### TEXT EXCERPT
◇ ◇ ◇ ◇ ◇ ◇ ◇
Friends, remember God tells us to store up our treasures in heaven. Nothing lasts forever on Earth.
When the banking
crisis crippled global markets seven years ago, central bankers stepped in as
lenders of last resort. Profligate private-sector loans were moved on to the
public-sector balance sheet and vast money-printing gave the global economy
room to heal.
Time is now rapidly
running out. From China to Brazil, the central banks have lost control and at
the same time the global economy is grinding to a halt. It is only a matter of
time before stock markets collapse under the weight of their lofty expectations
and record valuations.
The FTSE 100 has now
erased its gains for the year, but there are signs things could get a whole lot
worse.
It is only a matter
of time before stock markets collapse under the weight of their lofty
expectations and record valuations.
1 - China
slowdown
China was the great
savior of the world economy in 2008. The launching of an unprecedented stimulus
package sparked an infrastructure investment boom. The voracious demand for
commodities to fuel its construction boom dragged along oil- and resource-rich
emerging markets.
The Chinese economy
has now hit a brick wall. Economic growth has dipped below 7pc for the first
time in a quarter of a century, according to official data. That probably means
the real economy is far weaker.
The People’s Bank of
China has pursued several measures to boost the flagging economy. The rate of
borrowing has been slashed during the past 12 months from 6pc to 4.85pc. Opting
to devalue the currency was a last resort and signaled the great era of Chinese
growth is rapidly approaching its endgame.
Data for exports
showed an 8.9pc slump in July from the same period a year before. Analysts
expected exports to fall only 0.3pc, so this was a huge miss.
The Chinese housing
market is also in a perilous state. House prices have fallen sharply after
decades of steady growth. For the millions who stored their wealth in property,
it makes for unsettling times.
2 - Commodity
collapse
The China slowdown
has sent shock waves through commodity markets. The Bloomberg Global Commodity
index, which tracks the prices of 22 commodity prices, fell to levels last seen
at the beginning of this century.
The oil price is the
purest barometer of world growth as it is the fuel that drives nearly all
industry and production around the globe.
Brent crude, the
global benchmark for oil, has begun falling once again after a brief rally
earlier in the year. It is now hovering above multi-year lows at about $50 per
barrel.
◇ ◇ ◇ ◇ ◇ ◇ ◇
### TASK REQUIREMENTS
[1] Decide whether each statement about the article on the global economy agrees with it: (a) the borrowing rate in China was cut from 6pc to 4.85pc during the past 12 months; (b) analysts expected Chinese exports to fall 8.9pc in July; (c) the Bloomberg Global Commodity index tracks 30 commodity prices. Answer yes or no for each, and quote the deciding words of the article.
[2] Update the passage of the article on the global economy from "Data for exports" to "for unsettling times.", changing "property" to "real estate".
[3] List every percentage figure given in the article on the global economy.
Rely only on the article on the global economy, with no outside sources.

### RECORD SET
◇ ◇ ◇ ◇ ◇ ◇ ◇
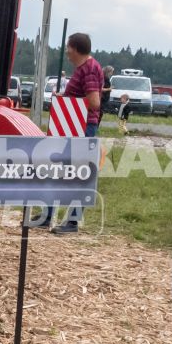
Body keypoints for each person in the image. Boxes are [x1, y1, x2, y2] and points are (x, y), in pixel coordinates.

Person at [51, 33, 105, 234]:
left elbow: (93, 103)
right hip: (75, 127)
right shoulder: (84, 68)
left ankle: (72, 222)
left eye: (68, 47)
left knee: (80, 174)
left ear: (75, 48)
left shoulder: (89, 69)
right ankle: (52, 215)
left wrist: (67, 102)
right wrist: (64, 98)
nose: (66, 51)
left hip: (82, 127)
◇ ◇ ◇ ◇ ◇ ◇ ◇
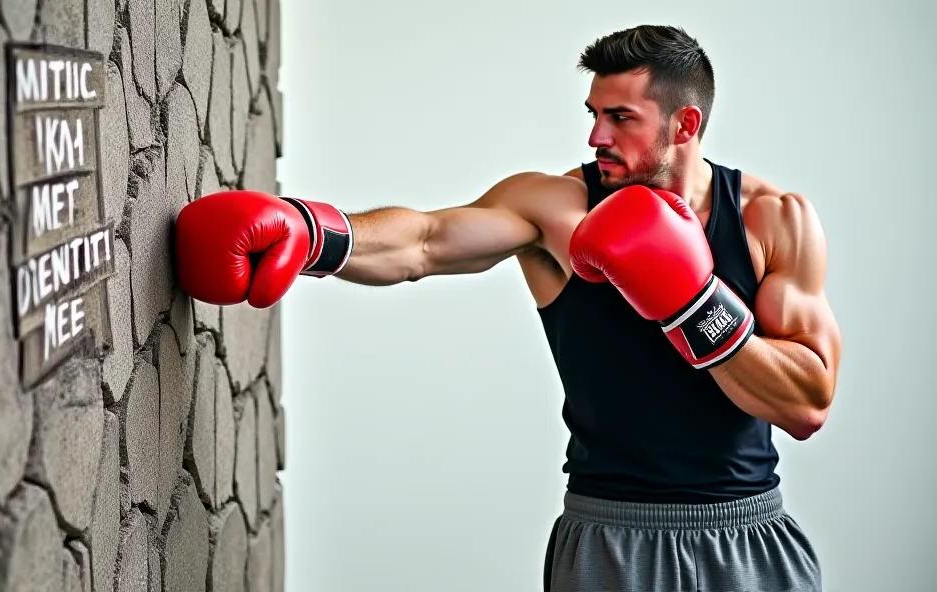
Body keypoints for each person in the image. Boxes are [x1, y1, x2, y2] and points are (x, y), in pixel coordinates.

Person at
◇ ◇ ◇ ◇ ◇ ◇ ◇
### YOUR RESPONSES
[1]
(a) Yes: "The rate of borrowing has been slashed during the past 12 months from 6pc to 4.85pc."
(b) No: "Analysts expected exports to fall only 0.3pc, so this was a huge miss."
(c) No: "which tracks the prices of 22 commodity prices"

[2]
Data for exports
showed an 8.9pc slump in July from the same period a year before. Analysts
expected exports to fall only 0.3pc, so this was a huge miss.
The Chinese housing
market is also in a perilous state. House prices have fallen sharply after
decades of steady growth. For the millions who stored their wealth in real estate,
it makes for unsettling times.

[3] 7pc, 6pc, 4.85pc, 8.9pc, 0.3pc